### Tasks to carry out
• A. Reproduce the stretch from "One of the saddest" through "would be heard." of the passage on wartime silence about the murder of Jews.
• B. In the passage on wartime silence about the murder of Jews, where did Arthur Ziegelbaum shoot himself?

### Source passage
Read Legends of Our Time Online
Authors: Elie Wiesel
Otherwise how to explain the Roosevelts, the Churchills,
the Eisenhowers, who never expressed their indignation? How to explain the silence of the Pope? How to explain the failure of certain attempts in London, in Washington, to obtain from the Allies an aerial bombardment of the death factories, or at least of the railway lines leading to them?
One of the saddest episodes of that war, not lacking in sad episodes, had as hero a Polish Jewish leader exiled in London: to protest the inaction of the Allies, and also to alert public opinion, Arthur Ziegelbaum, member of the “National Committee to Free Poland,” put a bullet through his head in broad daylight in front of the entrance to the House of Commons. In his will he expressed his hope that his protest would be heard.
He was quickly forgotten, his death proved useless. Had he believed his refusal to live among men voluntarily blind would move them, he had been wrong. Ziegelbaum dead or Ziegelbaum living: to those hearts of stone it was all the same. For them he was only a Polish Jew talking about Jews and living their agony; for them he might just as well have perished over there, with the others. Arthur Ziegelbaum died for nothing. Life went on, so did the war: against the Axis powers, which continued their own war against the Jews. And the world stopped up its ears and lowered its eyes. Sometimes the newspapers printed a small item: the Ghetto of Lodz had been liquidated, the number of European Jews massacred already exceeded two or three million. This news was published as if these were normal events, almost without comment, without anguish. It seemed normal that Jews should be killed by the Nazis. Never had the Jewish people been so alone.
The more I search, the more reasons I find for losing hope. I am often afraid to reopen this Pandora’s box, there are always the newly guilty to emerge from it. Is there no bottom to this evil box? No.
I repeat: hatred is no solution. There would be too many targets. The Hungarians put more passion than did the Germans into the persecution of Jews; the Rumanians
displayed more savagery than the Germans; the Slovaks, the Poles, the Ukrainians: they hunted down Jews cunningly, as if with love. Perhaps I should hate them, it would cure me. But I am incapable. Were hatred a solution, the survivors, when they came out of the camps, would have had to burn down the whole world.

### Data
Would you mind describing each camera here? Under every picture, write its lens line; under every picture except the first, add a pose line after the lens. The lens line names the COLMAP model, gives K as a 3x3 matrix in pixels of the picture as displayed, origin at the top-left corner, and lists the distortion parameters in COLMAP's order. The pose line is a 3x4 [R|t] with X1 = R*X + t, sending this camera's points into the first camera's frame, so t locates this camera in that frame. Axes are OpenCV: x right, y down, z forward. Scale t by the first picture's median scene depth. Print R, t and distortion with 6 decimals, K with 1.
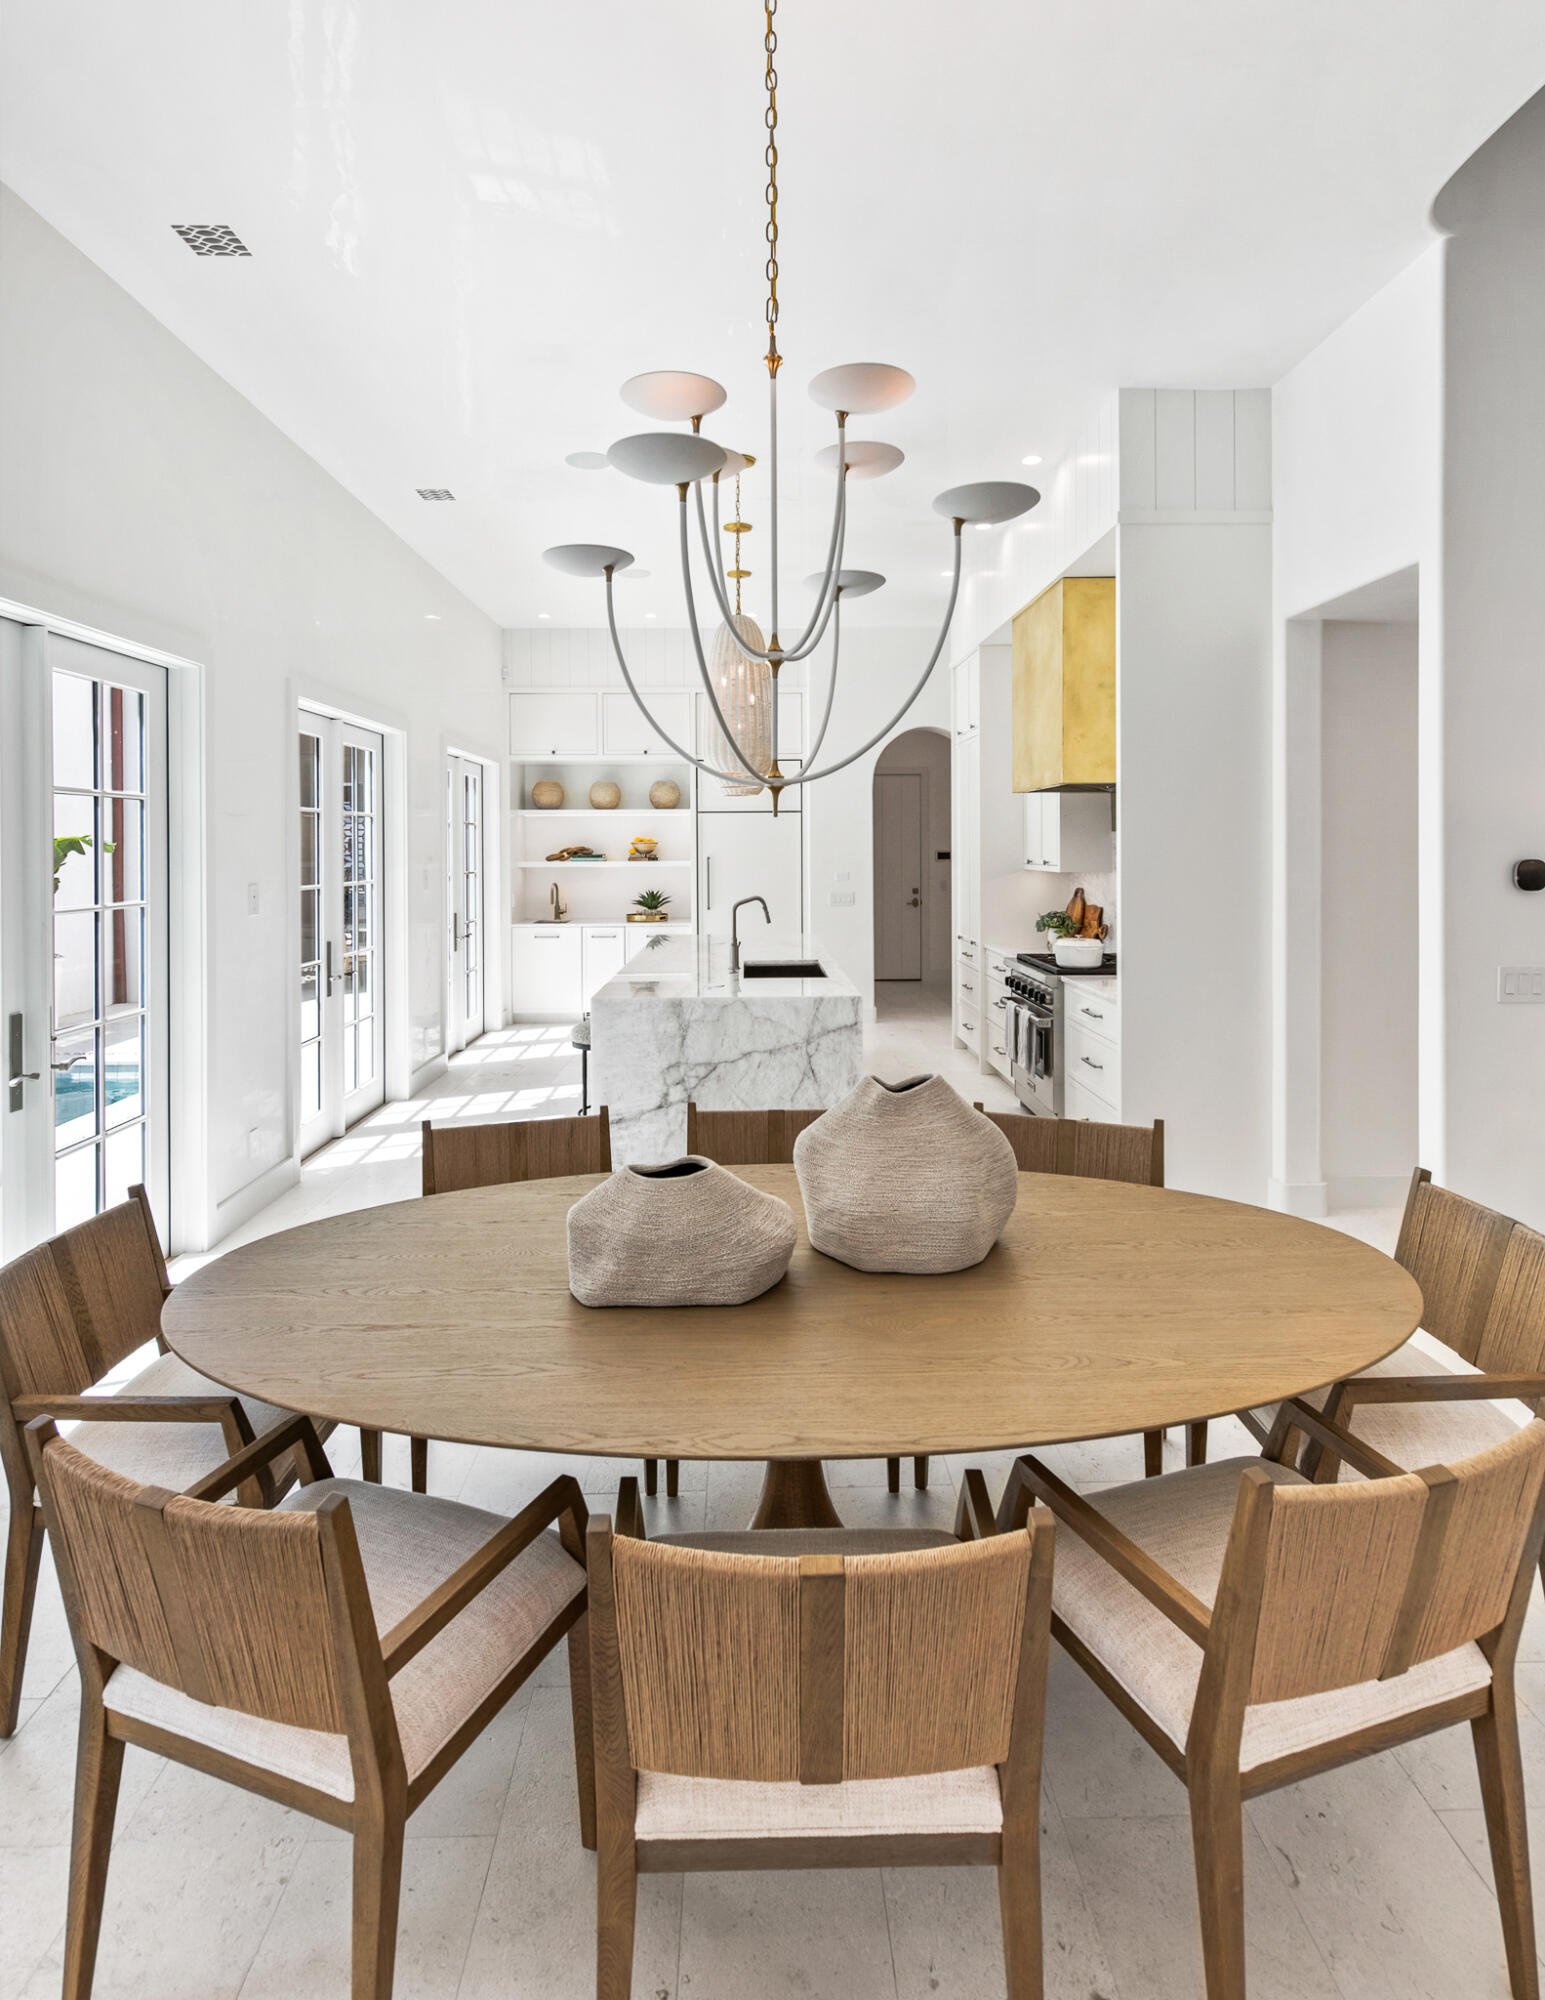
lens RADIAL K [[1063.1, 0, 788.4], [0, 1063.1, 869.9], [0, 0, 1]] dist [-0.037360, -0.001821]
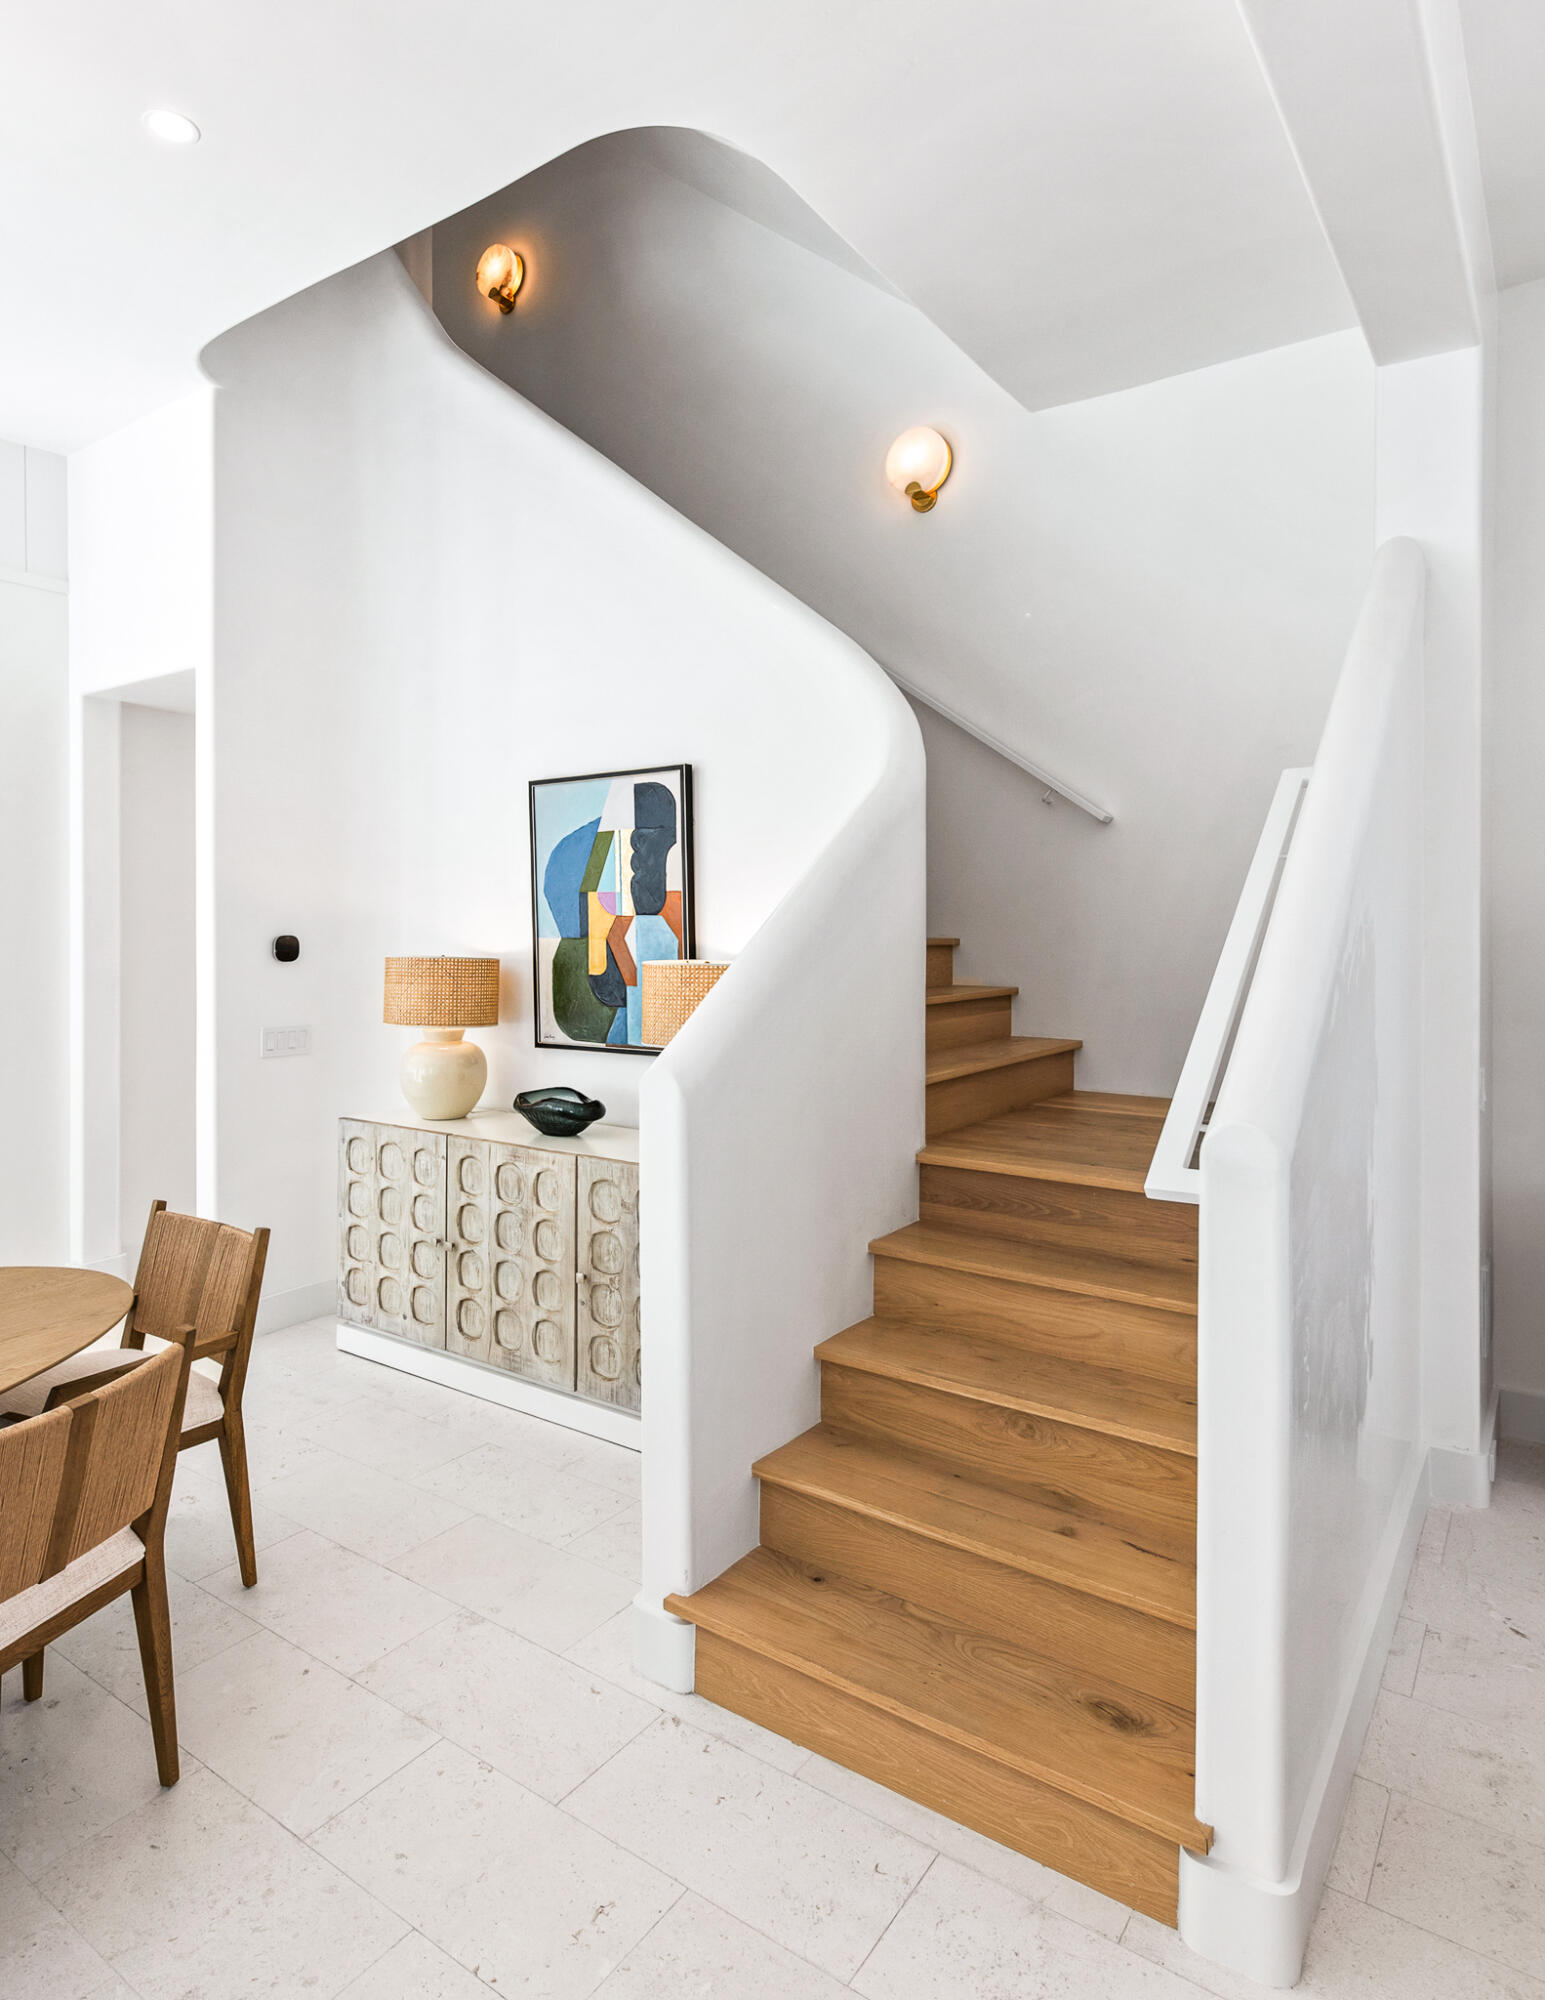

### Solution set
• A.
One of the saddest episodes of that war, not lacking in sad episodes, had as hero a Polish Jewish leader exiled in London: to protest the inaction of the Allies, and also to alert public opinion, Arthur Ziegelbaum, member of the “National Committee to Free Poland,” put a bullet through his head in broad daylight in front of the entrance to the House of Commons. In his will he expressed his hope that his protest would be heard.

• B. In front of the entrance to the House of Commons, in broad daylight.